Mutter (Michelle Williams) hat die blendende Idee, damit die teuren Züge nicht dauernd kaputt gehen, den Unfall einmal zu filmen, die Familie verfügt über die nötigen Apparaturen, damit Sam das Geschehen immer wieder anschauen kann. Ihn haben Katastrophenfilme – später Indianerfilme – geprägt.

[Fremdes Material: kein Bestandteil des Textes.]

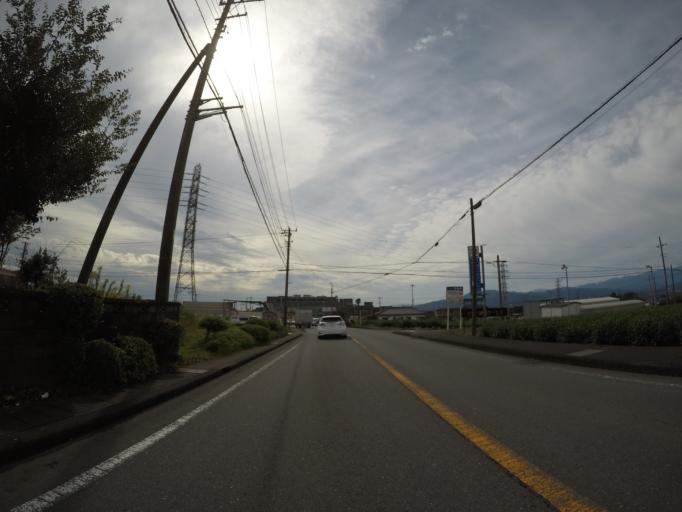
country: JP
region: Shizuoka
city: Fuji
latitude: 35.2069
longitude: 138.6847
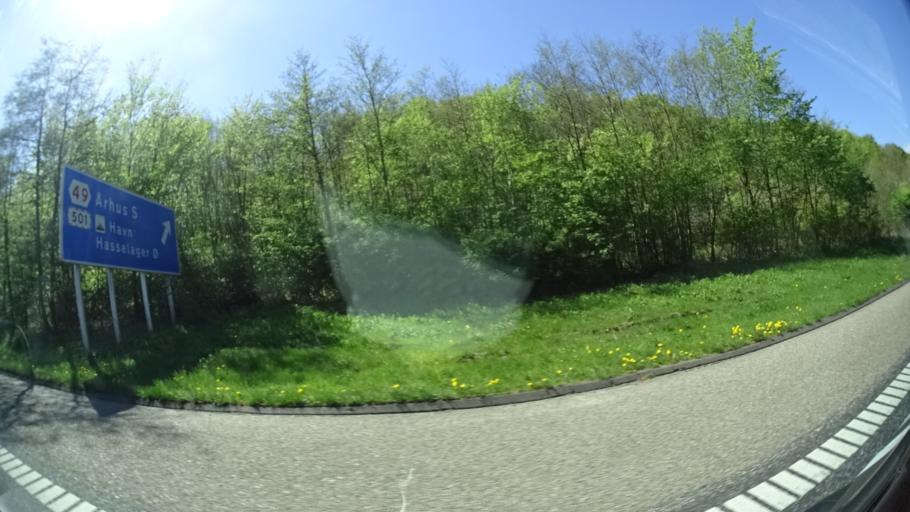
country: DK
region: Central Jutland
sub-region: Skanderborg Kommune
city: Horning
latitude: 56.1241
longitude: 10.0349
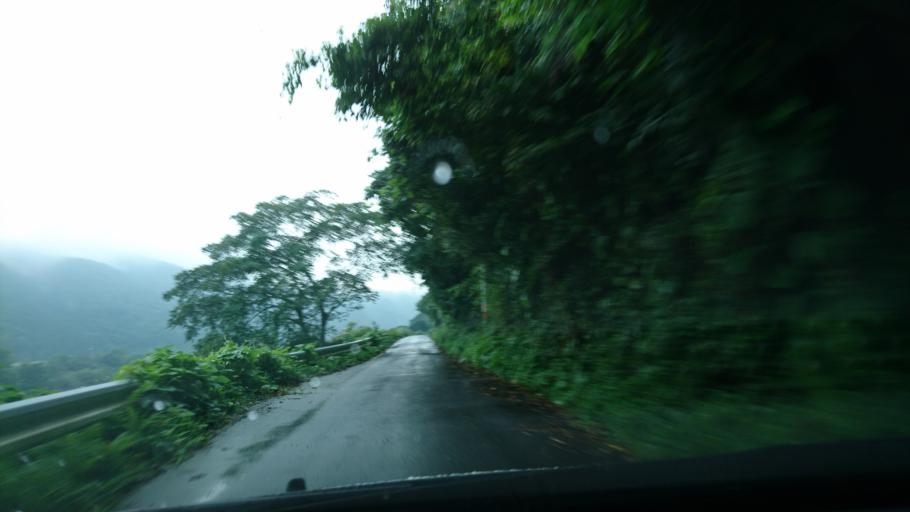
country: JP
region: Iwate
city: Ichinoseki
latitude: 38.8734
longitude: 141.2603
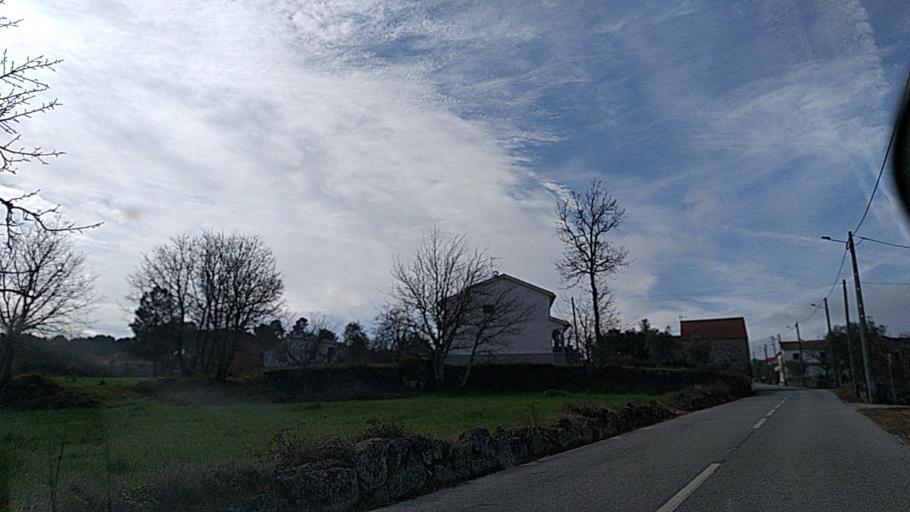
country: PT
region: Guarda
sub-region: Fornos de Algodres
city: Fornos de Algodres
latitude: 40.6586
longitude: -7.5333
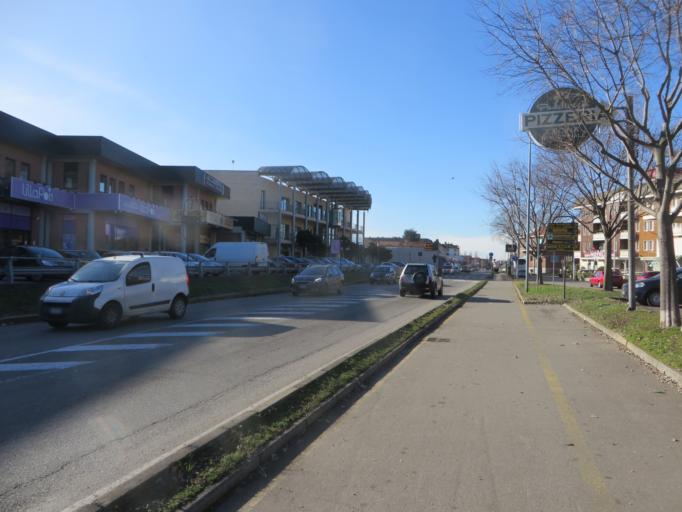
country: IT
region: Lombardy
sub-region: Citta metropolitana di Milano
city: Bareggio
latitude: 45.4855
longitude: 9.0003
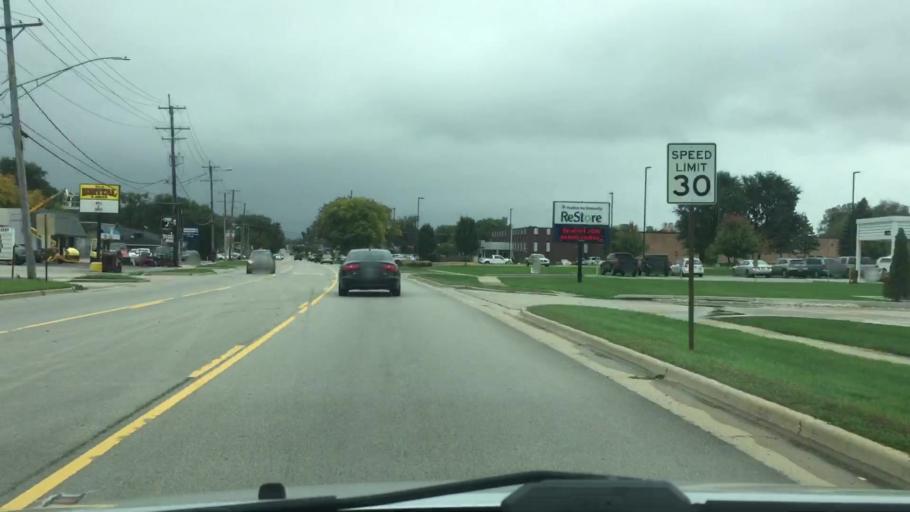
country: US
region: Illinois
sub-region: McHenry County
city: McHenry
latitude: 42.3407
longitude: -88.2746
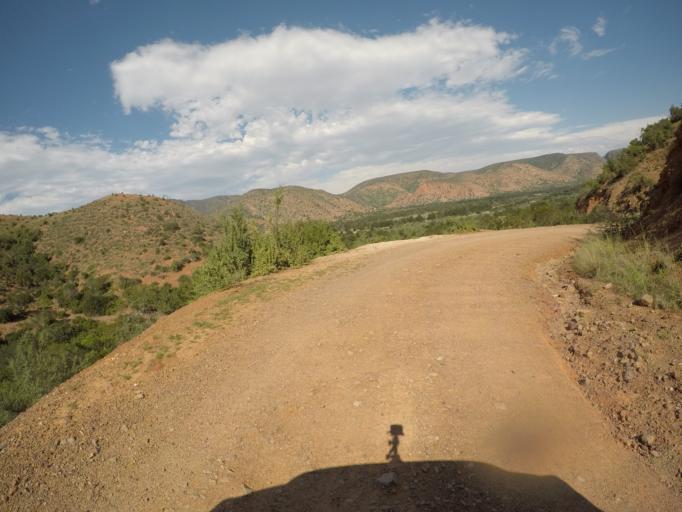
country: ZA
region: Eastern Cape
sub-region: Cacadu District Municipality
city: Kareedouw
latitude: -33.6582
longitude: 24.4010
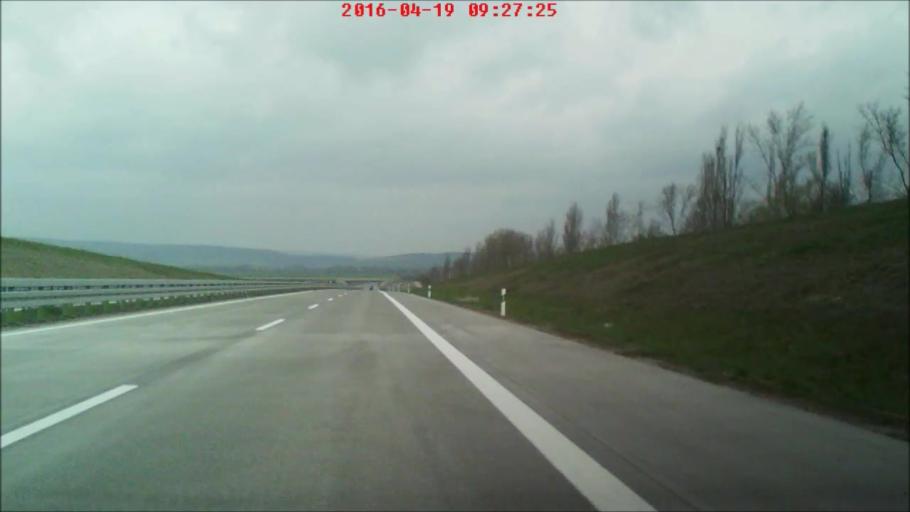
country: DE
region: Thuringia
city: Schillingstedt
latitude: 51.2167
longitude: 11.1847
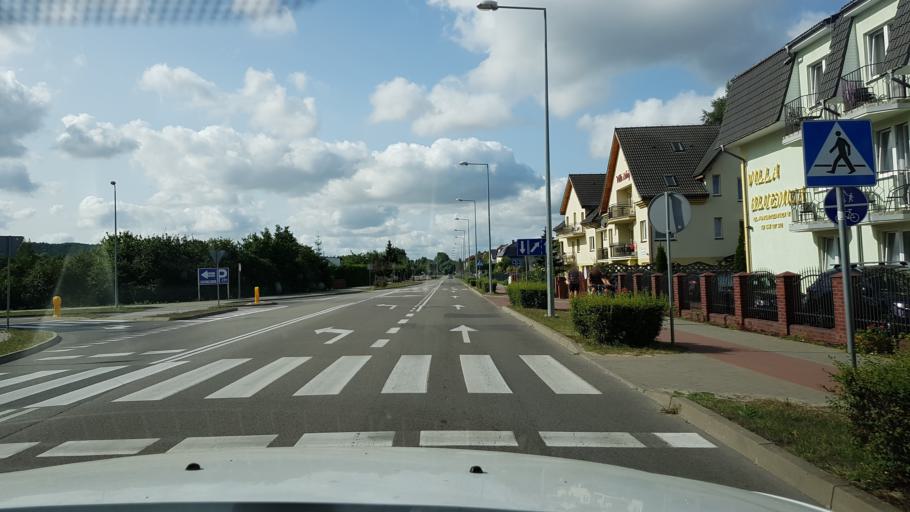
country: PL
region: West Pomeranian Voivodeship
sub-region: Powiat kamienski
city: Miedzyzdroje
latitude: 53.9262
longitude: 14.4436
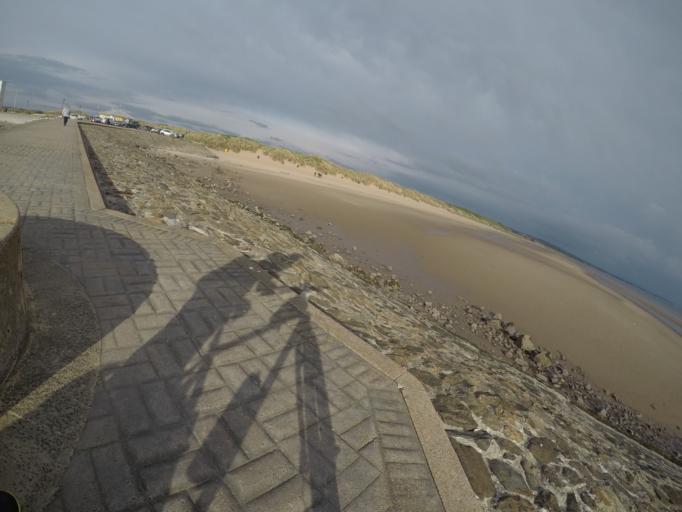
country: GB
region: Scotland
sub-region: North Ayrshire
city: Irvine
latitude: 55.6042
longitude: -4.6955
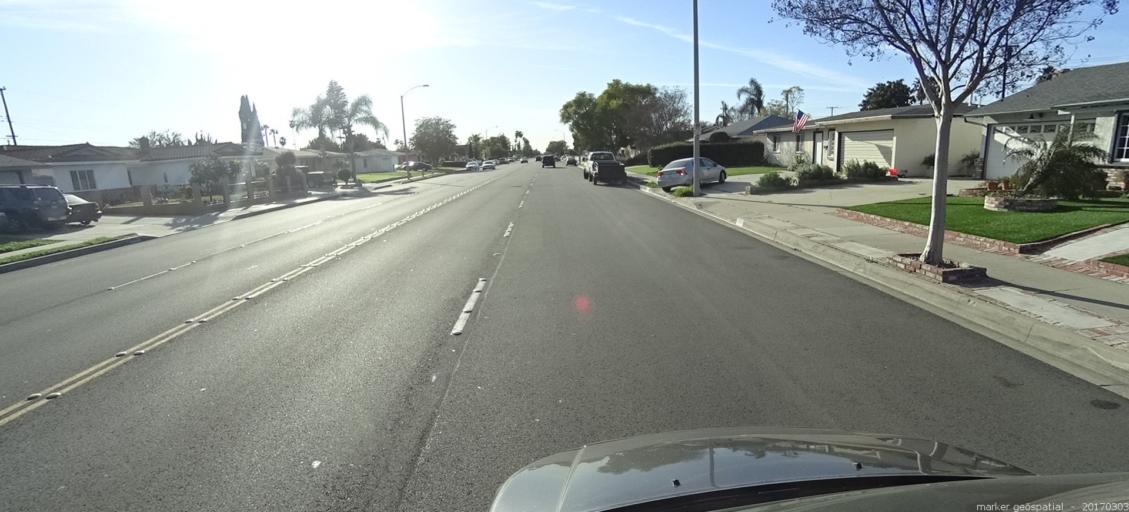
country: US
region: California
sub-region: Orange County
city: Anaheim
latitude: 33.8289
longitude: -117.9465
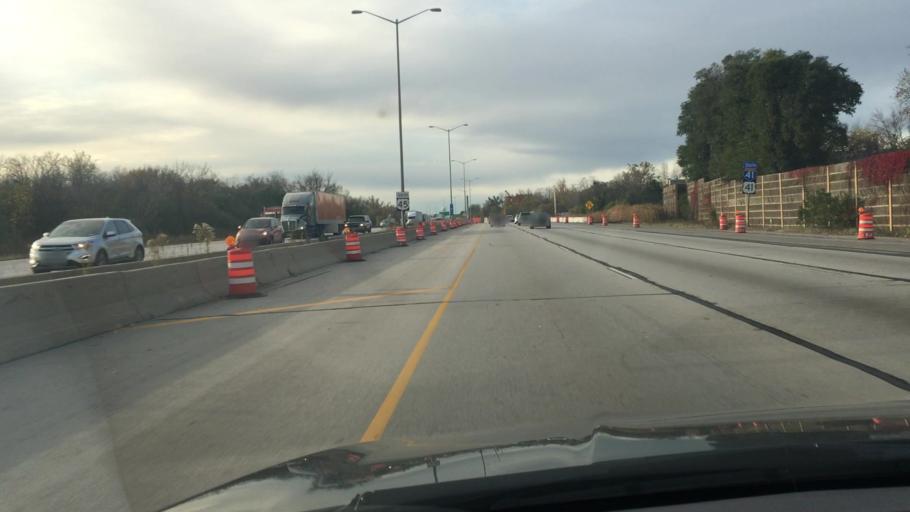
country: US
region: Wisconsin
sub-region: Waukesha County
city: Butler
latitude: 43.1012
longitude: -88.0584
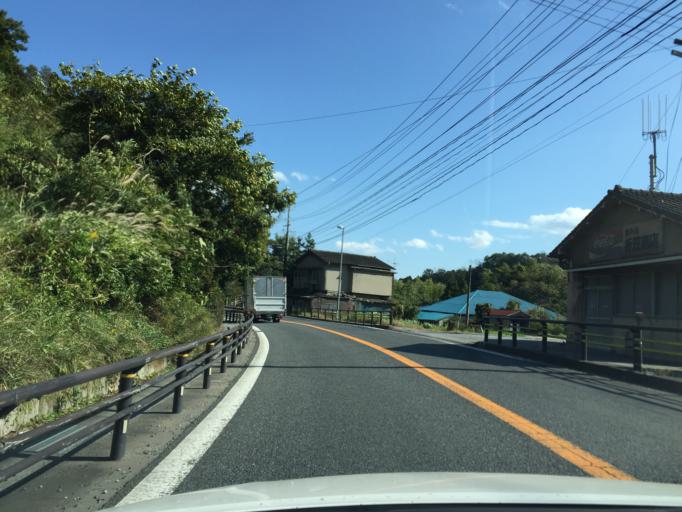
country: JP
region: Fukushima
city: Iwaki
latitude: 37.0713
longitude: 140.8295
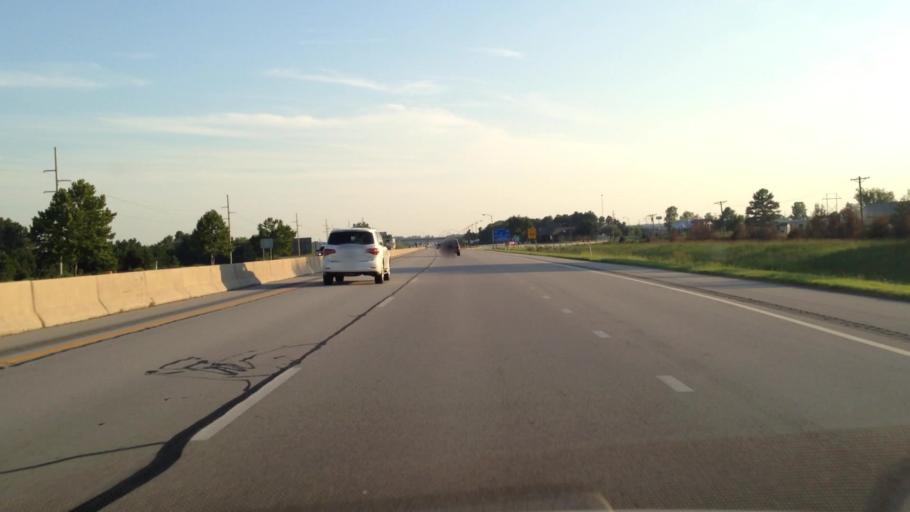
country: US
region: Oklahoma
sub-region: Ottawa County
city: Miami
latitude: 36.8788
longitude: -94.8439
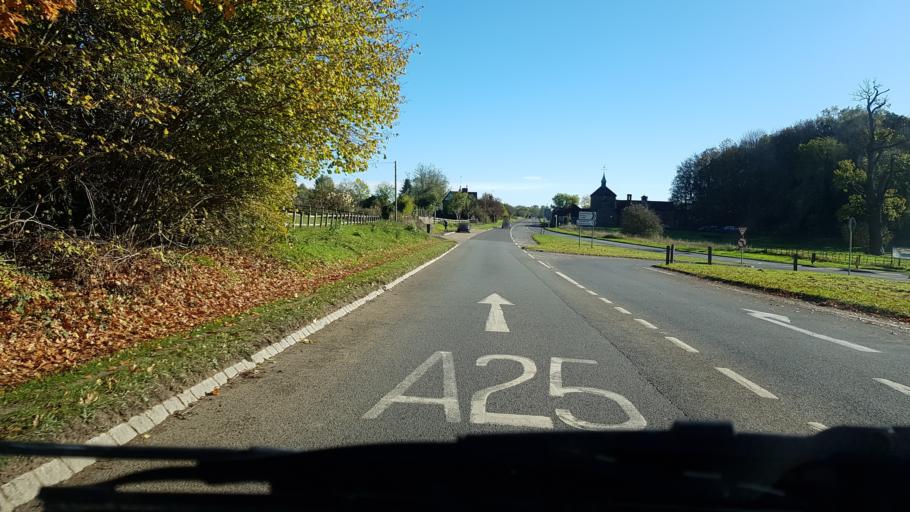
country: GB
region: England
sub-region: Surrey
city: Chilworth
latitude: 51.2252
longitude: -0.4832
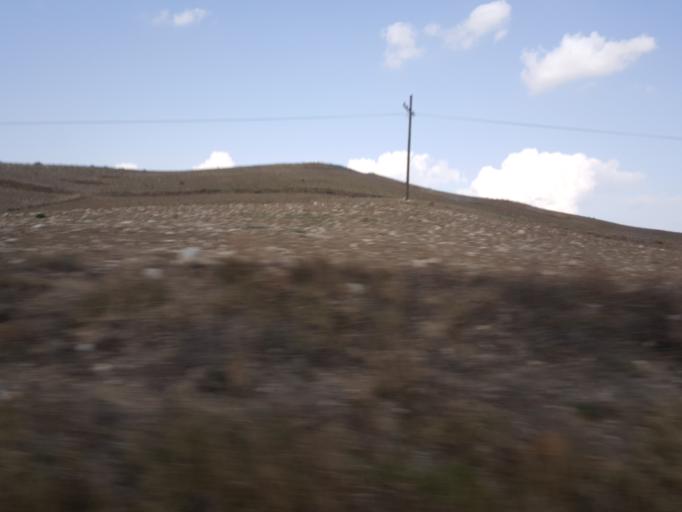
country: TR
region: Corum
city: Bogazkale
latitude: 40.1323
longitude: 34.5498
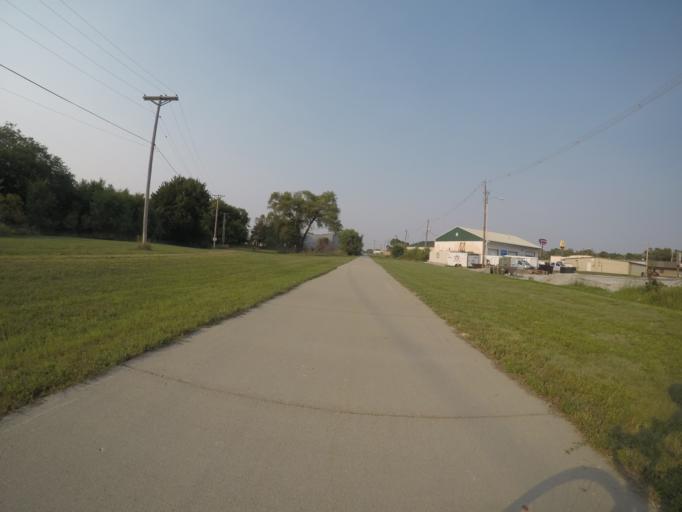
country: US
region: Nebraska
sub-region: Gage County
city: Beatrice
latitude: 40.2780
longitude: -96.7481
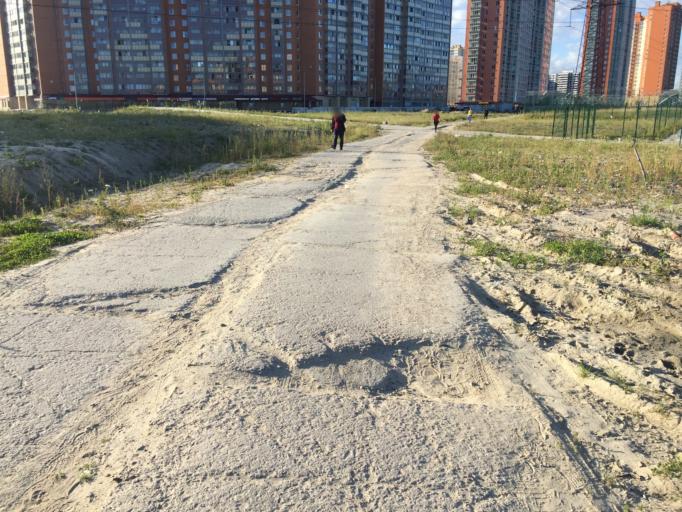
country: RU
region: Leningrad
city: Murino
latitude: 60.0550
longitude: 30.4430
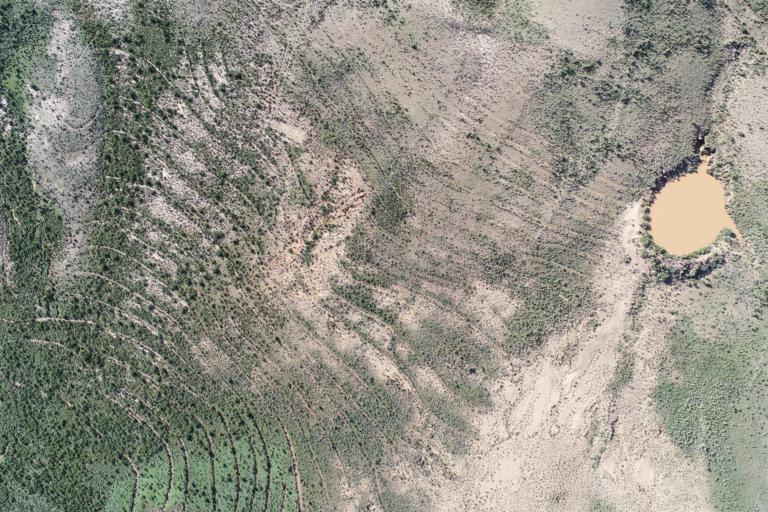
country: BO
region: La Paz
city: Curahuara de Carangas
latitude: -17.3044
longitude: -68.5071
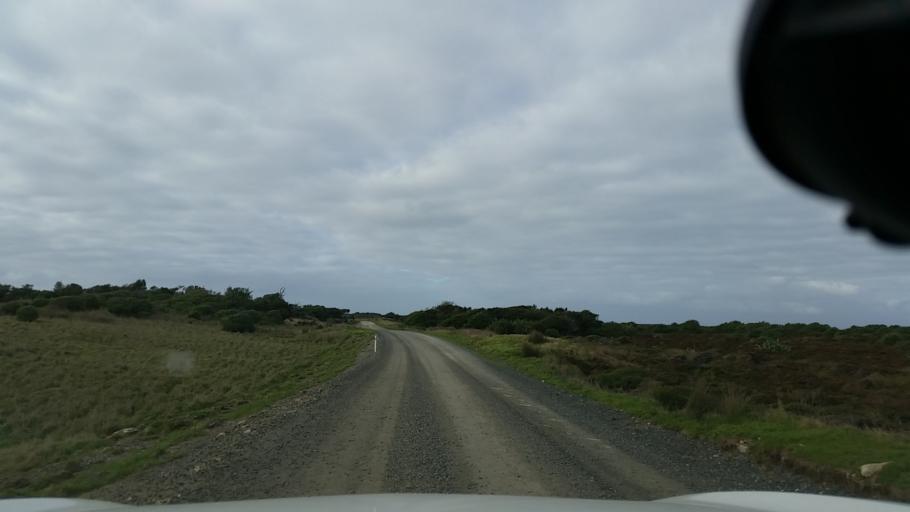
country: NZ
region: Chatham Islands
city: Waitangi
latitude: -43.7473
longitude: -176.3743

Das Genre des Biopic oder der Familiengeschichte ist nicht das, womit Spielberg seine größten Erfolge gehabt hat. Es kommt bei ihm alles wie in einem geleckten Hochglanzmagazin daher, Dreck ist nicht dreckig, alles ist filmschön und auch eine Prügelei sieht mehr nach Choreographie, denn nach brutaler Gewalt aus; insofern ein schmerzfreies Movie, wenn man mit einem der jüngeren Autobiopics vergleicht, mit Zeiten des Umbruchs von James Grey, einer deutlich präziseren, auch psychologischen Beobachtung, auch durch die Auswahl des Castes und entsprechend schmerzhaft.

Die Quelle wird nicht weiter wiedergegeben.